- Date: February 3–9, 2025
- Edition: 4th
- Category: ATP Tour 500
- Draw: 28S / 16D
- Surface: Hard (indoor)
- Location: Frisco, United States (billed as Dallas)
- Venue: Ford Center at The Star

Champions

Singles
- Denis Shapovalov

Doubles
- Christian Harrison / Evan King
- ← 2024 · Dallas Open · 2026 →

= 2025 Dallas Open =

The 2025 Dallas Open was a men's tennis tournament to be played on indoor hardcourts. It was the 4th edition of the Dallas Open, and part of the ATP Tour 500 series (upgraded from ATP Tour 250 status in previous years) on the 2025 ATP Tour, held February 3–9, 2025. It was held at the Ford Center at The Star in Frisco, Texas, a change from previous years due to additional seating required following the upgrade.

==Finals==

===Singles===

- CAN Denis Shapovalov def. NOR Casper Ruud, 7–6^{(7–5)}, 6–3

===Doubles===

- USA Christian Harrison / USA Evan King def.

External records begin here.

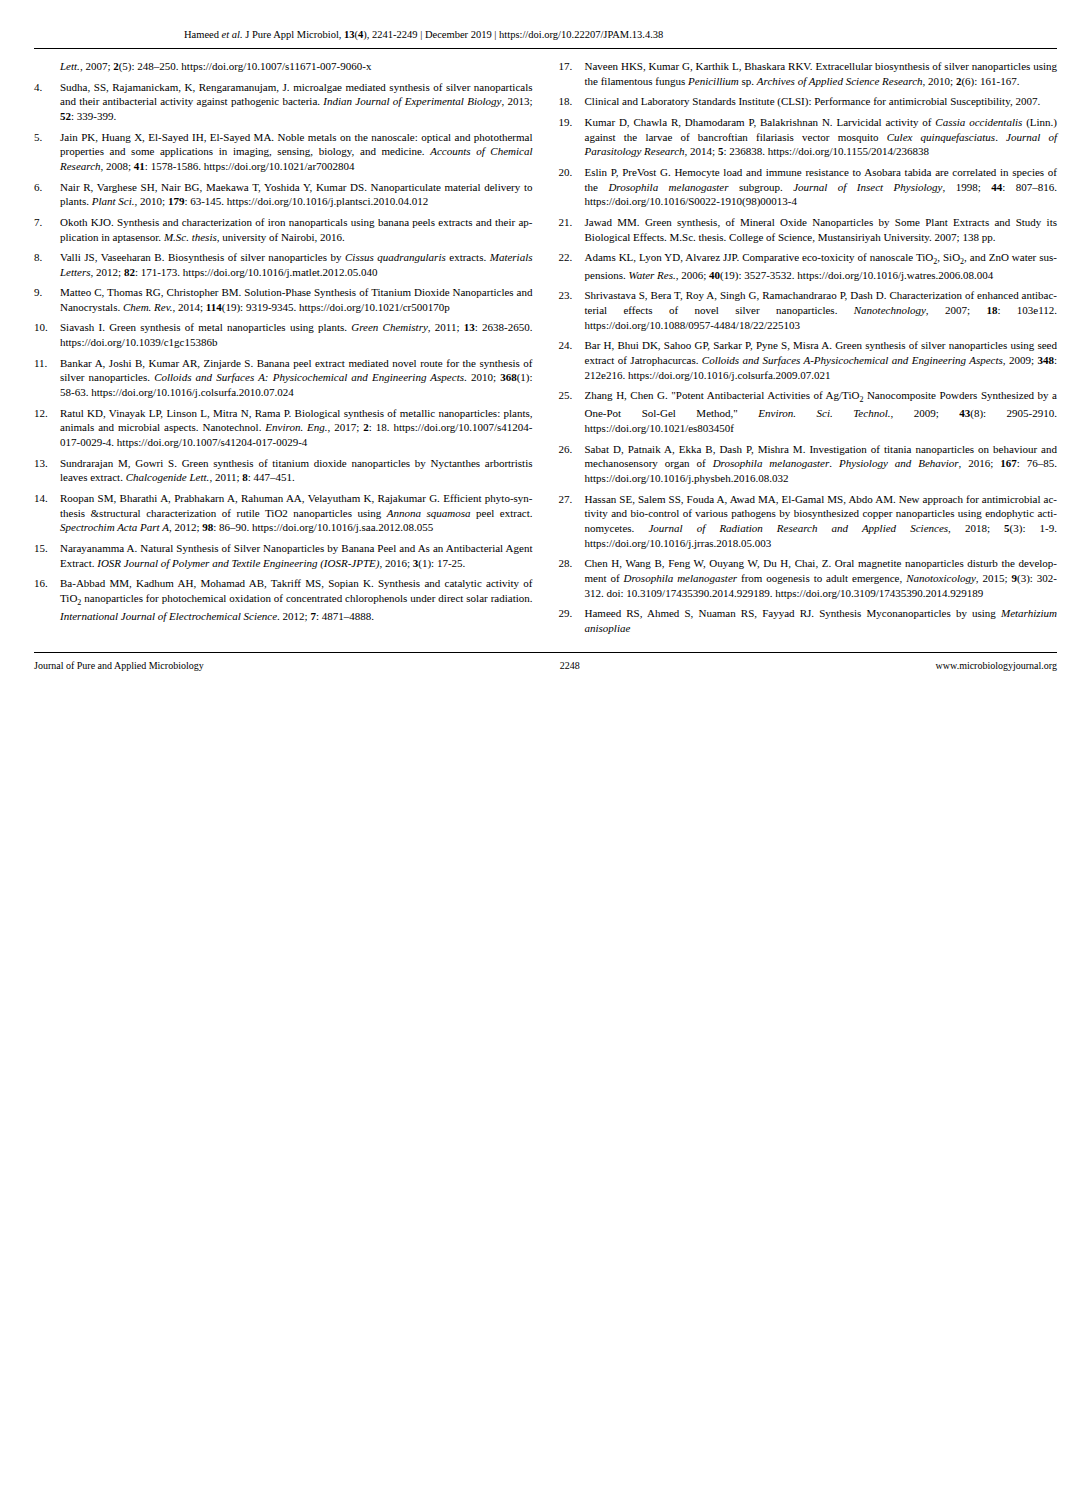Hameed et al. J Pure Appl Microbiol, 13(4), 2241-2249 | December 2019 | https://doi.org/10.22207/JPAM.13.4.38
Lett., 2007; 2(5): 248–250. https://doi.org/10.1007/s11671-007-9060-x
4. Sudha, SS, Rajamanickam, K, Rengaramanujam, J. microalgae mediated synthesis of silver nanoparticals and their antibacterial activity against pathogenic bacteria. Indian Journal of Experimental Biology, 2013; 52: 339-399.
5. Jain PK, Huang X, El-Sayed IH, El-Sayed MA. Noble metals on the nanoscale: optical and photothermal properties and some applications in imaging, sensing, biology, and medicine. Accounts of Chemical Research, 2008; 41: 1578-1586. https://doi.org/10.1021/ar7002804
6. Nair R, Varghese SH, Nair BG, Maekawa T, Yoshida Y, Kumar DS. Nanoparticulate material delivery to plants. Plant Sci., 2010; 179: 63-145. https://doi.org/10.1016/j.plantsci.2010.04.012
7. Okoth KJO. Synthesis and characterization of iron nanoparticals using banana peels extracts and their application in aptasensor. M.Sc. thesis, university of Nairobi, 2016.
8. Valli JS, Vaseeharan B. Biosynthesis of silver nanoparticles by Cissus quadrangularis extracts. Materials Letters, 2012; 82: 171-173. https://doi.org/10.1016/j.matlet.2012.05.040
9. Matteo C, Thomas RG, Christopher BM. Solution-Phase Synthesis of Titanium Dioxide Nanoparticles and Nanocrystals. Chem. Rev., 2014; 114(19): 9319-9345. https://doi.org/10.1021/cr500170p
10. Siavash I. Green synthesis of metal nanoparticles using plants. Green Chemistry, 2011; 13: 2638-2650. https://doi.org/10.1039/c1gc15386b
11. Bankar A, Joshi B, Kumar AR, Zinjarde S. Banana peel extract mediated novel route for the synthesis of silver nanoparticles. Colloids and Surfaces A: Physicochemical and Engineering Aspects. 2010; 368(1): 58-63. https://doi.org/10.1016/j.colsurfa.2010.07.024
12. Ratul KD, Vinayak LP, Linson L, Mitra N, Rama P. Biological synthesis of metallic nanoparticles: plants, animals and microbial aspects. Nanotechnol. Environ. Eng., 2017; 2: 18. https://doi.org/10.1007/s41204-017-0029-4. https://doi.org/10.1007/s41204-017-0029-4
13. Sundrarajan M, Gowri S. Green synthesis of titanium dioxide nanoparticles by Nyctanthes arbortristis leaves extract. Chalcogenide Lett., 2011; 8: 447–451.
14. Roopan SM, Bharathi A, Prabhakarn A, Rahuman AA, Velayutham K, Rajakumar G. Efficient phyto-synthesis &structural characterization of rutile TiO2 nanoparticles using Annona squamosa peel extract. Spectrochim Acta Part A, 2012; 98: 86–90. https://doi.org/10.1016/j.saa.2012.08.055
15. Narayanamma A. Natural Synthesis of Silver Nanoparticles by Banana Peel and As an Antibacterial Agent Extract. IOSR Journal of Polymer and Textile Engineering (IOSR-JPTE), 2016; 3(1): 17-25.
16. Ba-Abbad MM, Kadhum AH, Mohamad AB, Takriff MS, Sopian K. Synthesis and catalytic activity of TiO2 nanoparticles for photochemical oxidation of concentrated chlorophenols under direct solar radiation. International Journal of Electrochemical Science. 2012; 7: 4871–4888.
17. Naveen HKS, Kumar G, Karthik L, Bhaskara RKV. Extracellular biosynthesis of silver nanoparticles using the filamentous fungus Penicillium sp. Archives of Applied Science Research, 2010; 2(6): 161-167.
18. Clinical and Laboratory Standards Institute (CLSI): Performance for antimicrobial Susceptibility, 2007.
19. Kumar D, Chawla R, Dhamodaram P, Balakrishnan N. Larvicidal activity of Cassia occidentalis (Linn.) against the larvae of bancroftian filariasis vector mosquito Culex quinquefasciatus. Journal of Parasitology Research, 2014; 5: 236838. https://doi.org/10.1155/2014/236838
20. Eslin P, PreVost G. Hemocyte load and immune resistance to Asobara tabida are correlated in species of the Drosophila melanogaster subgroup. Journal of Insect Physiology, 1998; 44: 807–816. https://doi.org/10.1016/S0022-1910(98)00013-4
21. Jawad MM. Green synthesis, of Mineral Oxide Nanoparticles by Some Plant Extracts and Study its Biological Effects. M.Sc. thesis. College of Science, Mustansiriyah University. 2007; 138 pp.
22. Adams KL, Lyon YD, Alvarez JJP. Comparative eco-toxicity of nanoscale TiO2, SiO2, and ZnO water suspensions. Water Res., 2006; 40(19): 3527-3532. https://doi.org/10.1016/j.watres.2006.08.004
23. Shrivastava S, Bera T, Roy A, Singh G, Ramachandrarao P, Dash D. Characterization of enhanced antibacterial effects of novel silver nanoparticles. Nanotechnology, 2007; 18: 103e112. https://doi.org/10.1088/0957-4484/18/22/225103
24. Bar H, Bhui DK, Sahoo GP, Sarkar P, Pyne S, Misra A. Green synthesis of silver nanoparticles using seed extract of Jatrophacurcas. Colloids and Surfaces A-Physicochemical and Engineering Aspects, 2009; 348: 212e216. https://doi.org/10.1016/j.colsurfa.2009.07.021
25. Zhang H, Chen G. "Potent Antibacterial Activities of Ag/TiO2 Nanocomposite Powders Synthesized by a One-Pot Sol-Gel Method," Environ. Sci. Technol., 2009; 43(8): 2905-2910. https://doi.org/10.1021/es803450f
26. Sabat D, Patnaik A, Ekka B, Dash P, Mishra M. Investigation of titania nanoparticles on behaviour and mechanosensory organ of Drosophila melanogaster. Physiology and Behavior, 2016; 167: 76–85. https://doi.org/10.1016/j.physbeh.2016.08.032
27. Hassan SE, Salem SS, Fouda A, Awad MA, El-Gamal MS, Abdo AM. New approach for antimicrobial activity and bio-control of various pathogens by biosynthesized copper nanoparticles using endophytic actinomycetes. Journal of Radiation Research and Applied Sciences, 2018; 5(3): 1-9. https://doi.org/10.1016/j.jrras.2018.05.003
28. Chen H, Wang B, Feng W, Ouyang W, Du H, Chai, Z. Oral magnetite nanoparticles disturb the development of Drosophila melanogaster from oogenesis to adult emergence, Nanotoxicology, 2015; 9(3): 302-312. doi: 10.3109/17435390.2014.929189. https://doi.org/10.3109/17435390.2014.929189
29. Hameed RS, Ahmed S, Nuaman RS, Fayyad RJ. Synthesis Myconanoparticles by using Metarhizium anisopliae
Journal of Pure and Applied Microbiology 2248 www.microbiologyjournal.org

URU Ariel Behar / USA Robert Galloway, 7–6^{(7–4)}, 7–6^{(7–4)}

==Singles main draw entrants==
=== Seeds ===

| Country | Player | Ranking^{1} | Seed |
|---|---|---|---|
| USA | Taylor Fritz | 4 | 1 |
| NOR | Casper Ruud | 5 | 2 |
| USA | Tommy Paul | 9 | 3 |
| USA | Ben Shelton | 14 | 4 |
| USA | Frances Tiafoe | 18 | 5 |
| CZE | Tomáš Macháč | 25 | 6 |
| USA | Alex Michelsen | 36 | 7 |
| ITA | Matteo Arnaldi | 40 | 8 |

- ^{1} Rankings are as of January 27, 2025.

=== Other entrants ===
The following players received wildcards into the main draw:
- USA Jenson Brooksby
- USA Reilly Opelka
- USA Trevor Svajda

The following players received entry from the qualifying draw:
- USA Christopher Eubanks
- USA Brandon Holt
- USA Michael Mmoh
- USA Ethan Quinn

The following player received entry as a lucky loser:
- AUS James Duckworth

=== Withdrawals ===
- From main draw
- USA Marcos Giron → replaced by AUS James Duckworth

- From entry list using protected ranking and received wildcard
- USA Jenson Brooksby → replaced by JPN Kei Nishikori
- USA Reilly Opelka → replaced by AUS Rinky Hijikata

== Doubles main draw entrants ==

=== Seeds ===

| Country | Player | Country | Player | Rank^{1} | Seed |
|---|---|---|---|---|---|
| USA | Nathaniel Lammons | USA | Jackson Withrow | 34 | 1 |
| GBR | Joe Salisbury | GBR | Neal Skupski | 59 | 2 |
| GBR | Jamie Murray | AUS | John Peers | 61 | 3 |
| USA | Austin Krajicek | USA | Rajeev Ram | 72 | 4 |

- ^{1} Rankings as of January 27, 2025.
=== Other entrants ===
The following pairs received wildcards into the doubles main draw:
- USA Robert Cash / USA JJ Tracy
- USA Mitchell Krueger / USA Ethan Quinn

The following pair received entry from the qualifying draw:
- USA Christian Harrison / USA Evan King

=== Withdrawals ===
- COL Nicolás Barrientos / KAZ Aleksandr Nedovyesov → replaced by COL Nicolás Barrientos / IND Rithvik Choudary Bollipalli
- FIN Harri Heliövaara / GBR Henry Patten → replaced by AUS Rinky Hijikata / USA Alex Michelsen

== Sponsorship ==
Partners of the 2025 event included Dallas Cowboys, Choctaw Casinos & Resorts, Emirates, Polestar, and Hugo Boss as official apparel partner.